Have all of your life’s problems solved by one of New Zealand’s best and funniest writers.
At long last, it has happened.
I have been given an advice column. I feel like a dog who’s just been made director of one of the largest tennis ball manufacturing plants on the Eastern Seaboard. Or that lady in The Sopranos.
As far as qualifications go, I’m no stranger to the world of human emotion. Perusing online magazine CountryLiving, I was fascinated to read the number of official human emotions has recently been expanded from six to a staggering 27.
In theory, we should count ourselves lucky. In the past, these kinds of sophisticated emotional states just weren’t available to ordinary people. Our grandparents had to be content with the six government-approved modes of feeling (happiness, fear, anger, childbirth, revenge and digging.) But today, people have access to a much wider spectrum of neurophysiological experiences, like “not wanting to go to the pharmacy because you always feel like you’ve stolen something even though you haven’t” and “romance”. Just imagine giving a caveman a Nicholas Sparks novel. It’s unlikely he could even read it, let alone understand it.
But is having more emotions necessarily good? Does feeling more mean feeling better? These days, interpersonal relationships are increasingly complex. In the past, if your wife didn’t love you, that was a valid concern. But now you have to be worried about her saying we’ve been separated for almost five years Ian please stop calling. In such nuanced situations, it’s harder than ever to discern who is right, and who is wrong.
What’s worse, is all the bad people have learned about feelings too, and are using them for evil. And the rest of us are just sitting here and taking it.
There are plenty of advice columnists out there. There’s that one blonde lady who tells you you’re a “wild, unique, fucked-up, beautiful, ugly silver chalice.” There’s gay people, who have access to an even greater spectrum of human emotion, like how Monet could see ultraviolet. There’s even AskReddit, where you can read 12-year-old boys pretending to confiscate their own PlayStations. Do we really need another voice in this already crowded market?
Well, advice is cheap. Advice columnists love throwing out empty platitudes like “create healthy boundaries. Work on your communication skills. Let people see you for who you really are.” Which is all well and good, until you try it for yourself and have to live with the devastating emotional consequences of being vulnerable and open with others.
Some people might balk at taking advice from someone who quit therapy after six weeks because her therapist told her “you seem like a sad person.” But honestly, I don’t need that kind of negativity in my life, and neither do you.
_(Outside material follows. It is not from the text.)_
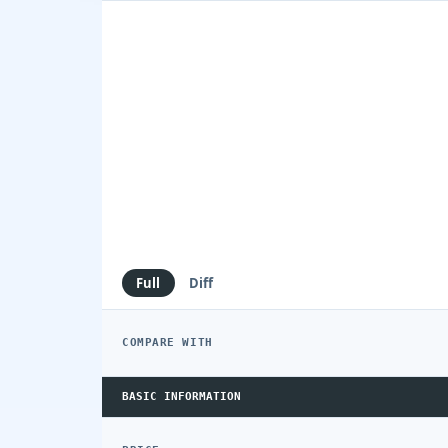
Full
Diff
COMPARE WITH
BASIC INFORMATION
Cicero once said “there is no one who can give you wiser advice than you can give yourself: you will never make a slip, if you listen to your own heart.” Or at least that’s what we think he said. Sadly the Romans were terrible record keepers, and much of their original language has been lost, after the devastating fire at the Library of Alexandria, during the fall of the Roman Empire (4th September, 476 AD). But still, his garbled, ancient words hold some truth. You don’t write into an advice column looking for advice. You write into an advice column looking for validation, leaving out all the wretched details of your own culpability to win an audience of righteous strangers to your depressing cause. Or because you already know what you need to do and can’t bring yourself to do it. Well I’m here to confirm you’ve done absolutely nothing wrong.
I am open to a wide variety of questions, including but not limited to:
- Is my boyfriend cheating on me, or is it normal to sleep over at your podiatrist’s house?
- Should I fraudulently pretend to be a nanny to my own children in order to bypass restrictive visitation rights?
- Why is my personality so horrible, and why is it not my fault?
- How do I break up with someone and come out of it even more popular and beloved?
- How do I cope with this crushing existential boredom?
- Should I wait until my elderly father is dead to publish my scathing childhood memoir
- Why does the inside of my mouth taste like that?
- Did I request thee, Maker, from my clay to mould me man? Did I solicit thee from darkness to promote me?
Taking your own advice is good, but taking someone else’s is probably better. After all, if Cicero had listened to a friend, he might still have hands, not to mention a head. Consult your own wicked heart, if you have the stomach for it. But if not, drop me a line, and let’s hash this thing out together.